▶ KUTIPAN:
_ _ _

Di Indonesia, fenomena buzzer juga digunakan dalam gerakan sosial #IndonesianUnite pada 2009. Gerakan berbasis tagar di Twitter itu bertujuan untuk melawan aksi terorisme di Mega Kuningan, Jakarta dan sukses mencapai tujuannya, membangkitkan nasionalisme netizen untuk melawan teror tersebut.
Dijadikan Mesin Perang Politik
Lewat pencapaiannya di dunia bisnis dan kampanye sosial, buzzer mulai dilirik kegunaannya dalam politik. Penggunaan buzzer mulai masuk ke dunia politik Indonesia pada saat pemilihan gubernur (Pilgub) Jakarta 2012. Dengan memanfaatkan perkembangan pesat media sosial seperti Twitter, para politikus menggunakan teknik ini untuk menggenjot popularitas mereka.
Di masa kampanye Pilgub 2012, pasangan calon (paslon) gubernur Jokowi-Ahok mengerahkan ‘Jasmev’ (Jokowi Advanced Social Media Volunteers) bersama aktivis media sosial partai Gerindra sebagai kanal pesan kampanye mereka di media sosial. Jasmev yang awalnya beranggotakan 500 orang ini beroperasi hanya bermodal ruang kerja pinjaman, komputer sewa, serta “pasukan” tak berbayar mampu mewujudkan impian paslon untuk menduduki kursi Gubernur DKI Jakarta, bahkan sampai jabatan kepresidenan saat ini.
Christiany Juditha (2019) telah menemukan bahwa teknik buzzer dalam menyampaikan pesan politis sangat efektif dengan cara berinteraksi dengan akun pengguna yang mempunyai followers yang banyak, sehingga memperluas jangkauan pesan yang disampaikan buzzer.
Buzzer juga menggunakan strategi lainnya seperti penggunaan akun bot secara masif yang memanfaatkan otomasi mesin dan algoritma media sosial sampai pesannya mencapai trending topic.
Teknik tersebut terus digunakan ke kontestasi politik yang lebih besar seperti Pemilu 2014 dan 2019, serta Pilgub Jakarta 2017 karena pencapaiannya, yang efeknya masih terasa sampai 2020 ini.

_ _ _

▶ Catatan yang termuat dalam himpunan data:

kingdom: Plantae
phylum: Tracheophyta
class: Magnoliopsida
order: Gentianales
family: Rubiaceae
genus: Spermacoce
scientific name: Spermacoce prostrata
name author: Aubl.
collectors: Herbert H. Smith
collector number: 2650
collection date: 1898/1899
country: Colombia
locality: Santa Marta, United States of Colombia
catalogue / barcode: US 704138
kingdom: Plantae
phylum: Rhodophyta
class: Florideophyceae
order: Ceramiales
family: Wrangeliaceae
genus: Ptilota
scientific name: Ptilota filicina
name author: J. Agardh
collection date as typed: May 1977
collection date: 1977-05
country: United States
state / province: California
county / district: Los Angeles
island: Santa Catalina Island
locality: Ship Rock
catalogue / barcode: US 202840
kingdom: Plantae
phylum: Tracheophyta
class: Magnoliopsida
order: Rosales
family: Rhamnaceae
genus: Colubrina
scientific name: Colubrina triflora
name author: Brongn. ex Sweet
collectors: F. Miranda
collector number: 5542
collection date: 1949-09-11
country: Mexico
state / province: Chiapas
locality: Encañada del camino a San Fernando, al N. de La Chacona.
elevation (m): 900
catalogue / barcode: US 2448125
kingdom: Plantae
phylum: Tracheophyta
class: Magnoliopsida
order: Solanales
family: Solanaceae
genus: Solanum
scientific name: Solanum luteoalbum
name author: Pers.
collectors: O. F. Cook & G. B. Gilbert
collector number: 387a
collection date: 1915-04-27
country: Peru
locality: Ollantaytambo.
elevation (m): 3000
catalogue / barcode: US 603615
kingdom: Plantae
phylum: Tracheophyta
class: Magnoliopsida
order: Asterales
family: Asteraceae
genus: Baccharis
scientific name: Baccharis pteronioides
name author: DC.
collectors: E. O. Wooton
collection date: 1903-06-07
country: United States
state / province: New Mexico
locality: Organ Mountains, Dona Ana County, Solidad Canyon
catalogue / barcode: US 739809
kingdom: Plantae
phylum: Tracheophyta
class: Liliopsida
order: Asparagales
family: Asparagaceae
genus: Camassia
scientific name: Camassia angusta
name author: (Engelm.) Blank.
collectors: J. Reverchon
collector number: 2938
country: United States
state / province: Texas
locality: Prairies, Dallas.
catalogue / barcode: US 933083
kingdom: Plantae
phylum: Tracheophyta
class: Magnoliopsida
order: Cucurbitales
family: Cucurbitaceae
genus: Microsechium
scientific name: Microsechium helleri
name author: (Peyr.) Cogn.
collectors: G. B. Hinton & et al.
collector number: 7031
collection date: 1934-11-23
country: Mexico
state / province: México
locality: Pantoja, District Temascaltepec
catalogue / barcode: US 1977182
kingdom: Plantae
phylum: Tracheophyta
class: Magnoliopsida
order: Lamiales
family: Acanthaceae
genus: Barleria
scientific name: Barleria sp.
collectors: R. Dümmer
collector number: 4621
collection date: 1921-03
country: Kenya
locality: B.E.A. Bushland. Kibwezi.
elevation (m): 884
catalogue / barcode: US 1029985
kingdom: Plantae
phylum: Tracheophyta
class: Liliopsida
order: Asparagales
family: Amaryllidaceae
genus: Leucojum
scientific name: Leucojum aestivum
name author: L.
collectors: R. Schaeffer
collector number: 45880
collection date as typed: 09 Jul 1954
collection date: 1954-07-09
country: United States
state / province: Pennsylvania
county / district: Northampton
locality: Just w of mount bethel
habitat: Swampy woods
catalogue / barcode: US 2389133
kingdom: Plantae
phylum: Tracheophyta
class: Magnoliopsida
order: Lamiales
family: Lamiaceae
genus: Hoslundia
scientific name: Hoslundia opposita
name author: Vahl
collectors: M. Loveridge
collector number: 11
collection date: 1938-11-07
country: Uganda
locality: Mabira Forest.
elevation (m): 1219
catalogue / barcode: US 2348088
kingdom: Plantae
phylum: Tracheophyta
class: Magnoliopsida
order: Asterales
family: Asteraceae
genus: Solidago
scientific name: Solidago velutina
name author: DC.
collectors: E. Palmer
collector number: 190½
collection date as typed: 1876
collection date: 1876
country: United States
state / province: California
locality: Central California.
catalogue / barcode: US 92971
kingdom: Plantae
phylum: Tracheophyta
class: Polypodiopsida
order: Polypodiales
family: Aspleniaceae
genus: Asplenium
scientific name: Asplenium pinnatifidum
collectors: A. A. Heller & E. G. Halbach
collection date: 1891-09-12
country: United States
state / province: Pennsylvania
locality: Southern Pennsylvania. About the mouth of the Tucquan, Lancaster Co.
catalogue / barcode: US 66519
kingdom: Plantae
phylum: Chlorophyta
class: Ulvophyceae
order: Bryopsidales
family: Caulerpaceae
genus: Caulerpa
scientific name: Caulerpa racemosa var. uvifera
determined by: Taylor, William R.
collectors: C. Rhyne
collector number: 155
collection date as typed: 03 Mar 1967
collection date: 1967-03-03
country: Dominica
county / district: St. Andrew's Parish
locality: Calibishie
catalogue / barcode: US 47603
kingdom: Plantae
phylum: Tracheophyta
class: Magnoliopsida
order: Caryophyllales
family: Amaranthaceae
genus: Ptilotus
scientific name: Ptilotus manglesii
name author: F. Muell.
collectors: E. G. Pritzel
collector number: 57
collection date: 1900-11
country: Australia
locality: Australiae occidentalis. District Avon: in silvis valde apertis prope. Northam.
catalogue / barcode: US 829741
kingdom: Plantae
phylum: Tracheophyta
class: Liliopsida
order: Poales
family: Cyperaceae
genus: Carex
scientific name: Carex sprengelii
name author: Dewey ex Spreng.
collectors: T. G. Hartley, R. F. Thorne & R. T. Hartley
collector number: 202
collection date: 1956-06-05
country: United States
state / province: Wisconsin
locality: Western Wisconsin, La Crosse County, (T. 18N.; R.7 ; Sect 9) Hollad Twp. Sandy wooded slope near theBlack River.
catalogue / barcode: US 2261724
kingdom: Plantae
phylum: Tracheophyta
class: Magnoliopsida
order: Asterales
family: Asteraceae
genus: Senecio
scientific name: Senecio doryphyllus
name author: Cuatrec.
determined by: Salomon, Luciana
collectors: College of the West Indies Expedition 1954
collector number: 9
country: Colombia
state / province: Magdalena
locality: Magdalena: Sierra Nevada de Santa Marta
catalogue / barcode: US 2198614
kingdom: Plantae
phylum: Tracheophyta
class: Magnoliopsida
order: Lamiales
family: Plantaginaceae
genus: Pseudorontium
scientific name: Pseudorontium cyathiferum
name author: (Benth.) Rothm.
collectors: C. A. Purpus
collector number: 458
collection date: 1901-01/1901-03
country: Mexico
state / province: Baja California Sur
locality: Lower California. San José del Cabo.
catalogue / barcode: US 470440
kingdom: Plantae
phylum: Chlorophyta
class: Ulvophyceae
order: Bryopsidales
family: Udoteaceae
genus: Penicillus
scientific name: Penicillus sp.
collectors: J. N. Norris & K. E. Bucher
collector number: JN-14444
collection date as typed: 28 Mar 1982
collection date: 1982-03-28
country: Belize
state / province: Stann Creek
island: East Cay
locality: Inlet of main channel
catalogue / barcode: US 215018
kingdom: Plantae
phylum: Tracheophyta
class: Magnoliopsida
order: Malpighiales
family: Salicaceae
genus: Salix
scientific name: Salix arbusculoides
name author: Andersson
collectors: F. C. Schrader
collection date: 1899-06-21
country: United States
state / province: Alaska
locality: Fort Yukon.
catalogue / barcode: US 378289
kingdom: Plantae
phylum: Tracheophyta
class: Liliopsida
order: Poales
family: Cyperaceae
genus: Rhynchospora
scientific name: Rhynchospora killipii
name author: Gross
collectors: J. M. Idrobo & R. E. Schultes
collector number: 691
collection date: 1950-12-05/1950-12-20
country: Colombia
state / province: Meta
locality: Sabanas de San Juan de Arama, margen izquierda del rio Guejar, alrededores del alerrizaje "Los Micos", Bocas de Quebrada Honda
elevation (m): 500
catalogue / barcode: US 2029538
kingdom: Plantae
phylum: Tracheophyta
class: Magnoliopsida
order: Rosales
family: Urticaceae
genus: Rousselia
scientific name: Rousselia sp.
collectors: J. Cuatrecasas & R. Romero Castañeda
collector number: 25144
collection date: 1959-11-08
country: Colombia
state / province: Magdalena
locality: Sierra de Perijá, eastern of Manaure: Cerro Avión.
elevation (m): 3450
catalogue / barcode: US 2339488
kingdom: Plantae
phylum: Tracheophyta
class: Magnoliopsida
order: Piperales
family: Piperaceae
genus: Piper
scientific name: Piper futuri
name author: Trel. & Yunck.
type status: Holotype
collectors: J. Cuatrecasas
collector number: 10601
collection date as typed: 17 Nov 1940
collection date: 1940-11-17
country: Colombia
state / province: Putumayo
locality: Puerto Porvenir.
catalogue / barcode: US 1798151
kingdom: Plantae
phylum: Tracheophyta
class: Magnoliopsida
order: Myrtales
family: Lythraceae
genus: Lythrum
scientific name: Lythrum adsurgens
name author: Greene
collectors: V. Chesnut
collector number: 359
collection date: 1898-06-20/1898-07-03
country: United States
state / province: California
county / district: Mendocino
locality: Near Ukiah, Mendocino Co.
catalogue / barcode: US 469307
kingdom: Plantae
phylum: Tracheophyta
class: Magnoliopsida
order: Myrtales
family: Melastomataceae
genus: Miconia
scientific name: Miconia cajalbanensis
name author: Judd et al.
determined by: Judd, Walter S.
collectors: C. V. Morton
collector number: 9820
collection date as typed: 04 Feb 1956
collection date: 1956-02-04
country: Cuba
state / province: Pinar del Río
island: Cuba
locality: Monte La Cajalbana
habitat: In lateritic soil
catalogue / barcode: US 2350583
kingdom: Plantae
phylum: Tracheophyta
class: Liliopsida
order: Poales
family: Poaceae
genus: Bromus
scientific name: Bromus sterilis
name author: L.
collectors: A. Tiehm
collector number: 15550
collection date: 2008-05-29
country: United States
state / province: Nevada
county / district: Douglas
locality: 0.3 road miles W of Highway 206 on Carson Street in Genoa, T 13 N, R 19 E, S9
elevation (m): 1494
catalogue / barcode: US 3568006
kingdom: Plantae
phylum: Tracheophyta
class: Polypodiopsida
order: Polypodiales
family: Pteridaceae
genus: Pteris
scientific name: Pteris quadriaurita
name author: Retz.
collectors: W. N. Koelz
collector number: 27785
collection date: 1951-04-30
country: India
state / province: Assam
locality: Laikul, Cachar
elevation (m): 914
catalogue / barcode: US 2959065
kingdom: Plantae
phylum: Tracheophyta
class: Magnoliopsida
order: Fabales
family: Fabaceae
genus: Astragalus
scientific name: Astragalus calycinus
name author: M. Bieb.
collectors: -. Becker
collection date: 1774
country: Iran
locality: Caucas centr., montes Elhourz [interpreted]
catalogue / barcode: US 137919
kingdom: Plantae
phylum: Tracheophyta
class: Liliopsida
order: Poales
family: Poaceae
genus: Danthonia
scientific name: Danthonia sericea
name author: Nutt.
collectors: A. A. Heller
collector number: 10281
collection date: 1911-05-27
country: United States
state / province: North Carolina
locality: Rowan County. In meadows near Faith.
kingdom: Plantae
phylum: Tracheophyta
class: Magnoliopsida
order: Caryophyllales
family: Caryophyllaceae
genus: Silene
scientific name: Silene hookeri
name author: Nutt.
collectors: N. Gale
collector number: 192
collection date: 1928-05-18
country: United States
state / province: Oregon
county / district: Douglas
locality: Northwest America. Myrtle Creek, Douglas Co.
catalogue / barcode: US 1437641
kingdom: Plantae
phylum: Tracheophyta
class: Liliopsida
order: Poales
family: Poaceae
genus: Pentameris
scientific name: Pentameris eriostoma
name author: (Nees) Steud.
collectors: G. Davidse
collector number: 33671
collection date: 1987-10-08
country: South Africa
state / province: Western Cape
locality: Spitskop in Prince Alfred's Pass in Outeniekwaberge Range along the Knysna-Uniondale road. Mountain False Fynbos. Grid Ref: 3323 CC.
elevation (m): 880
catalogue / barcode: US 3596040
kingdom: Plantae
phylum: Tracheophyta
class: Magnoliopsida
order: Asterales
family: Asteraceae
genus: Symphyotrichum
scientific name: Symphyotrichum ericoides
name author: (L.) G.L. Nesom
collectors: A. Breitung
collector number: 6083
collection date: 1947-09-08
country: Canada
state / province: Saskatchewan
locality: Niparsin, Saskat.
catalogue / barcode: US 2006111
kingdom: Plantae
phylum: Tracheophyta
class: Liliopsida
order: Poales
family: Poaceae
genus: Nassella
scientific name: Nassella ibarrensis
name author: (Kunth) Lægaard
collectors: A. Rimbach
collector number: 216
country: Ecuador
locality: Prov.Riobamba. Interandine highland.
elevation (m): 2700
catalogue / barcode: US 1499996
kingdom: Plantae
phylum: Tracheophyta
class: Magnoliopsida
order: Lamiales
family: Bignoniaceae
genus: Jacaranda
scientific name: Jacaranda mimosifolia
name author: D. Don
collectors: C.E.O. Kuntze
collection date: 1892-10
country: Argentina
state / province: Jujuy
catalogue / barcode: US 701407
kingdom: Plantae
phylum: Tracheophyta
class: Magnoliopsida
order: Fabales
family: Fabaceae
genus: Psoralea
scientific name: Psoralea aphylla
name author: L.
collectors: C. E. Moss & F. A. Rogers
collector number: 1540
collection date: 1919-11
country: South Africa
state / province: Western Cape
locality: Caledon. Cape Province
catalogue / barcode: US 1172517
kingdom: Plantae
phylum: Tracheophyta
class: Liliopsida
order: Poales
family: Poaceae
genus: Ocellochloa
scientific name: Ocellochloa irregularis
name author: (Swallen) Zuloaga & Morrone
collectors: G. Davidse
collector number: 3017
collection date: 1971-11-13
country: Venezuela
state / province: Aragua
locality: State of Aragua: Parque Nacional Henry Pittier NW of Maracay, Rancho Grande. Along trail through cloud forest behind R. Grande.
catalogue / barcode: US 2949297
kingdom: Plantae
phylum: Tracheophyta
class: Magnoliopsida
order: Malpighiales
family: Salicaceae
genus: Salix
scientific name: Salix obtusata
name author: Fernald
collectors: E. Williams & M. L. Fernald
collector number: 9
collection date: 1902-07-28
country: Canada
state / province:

_ _ _

▶ SASARAN TUGAS:
- A) Menurut kutipan, berapa jumlah anggota Jasmev pada awalnya?
- B) Sebutkan semua pemilihan beserta tahunnya yang disebut dalam kutipan.
- C) Tuliskan kembali bagian kutipan antara "Dijadikan Mesin Perang" dan "menggenjot popularitas mereka.", termasuk kedua bagian itu, dengan mengganti "politikus" menjadi "politisi".
Jawablah hanya berdasarkan kutipan.

▶ JAWABAN TUGAS:
- A) 500 orang.

- B)
- Pilgub Jakarta 2012
- Pemilu 2014
- Pilgub Jakarta 2017
- Pemilu 2019

- C)
Dijadikan Mesin Perang Politik
Lewat pencapaiannya di dunia bisnis dan kampanye sosial, buzzer mulai dilirik kegunaannya dalam politik. Penggunaan buzzer mulai masuk ke dunia politik Indonesia pada saat pemilihan gubernur (Pilgub) Jakarta 2012. Dengan memanfaatkan perkembangan pesat media sosial seperti Twitter, para politisi menggunakan teknik ini untuk menggenjot popularitas mereka.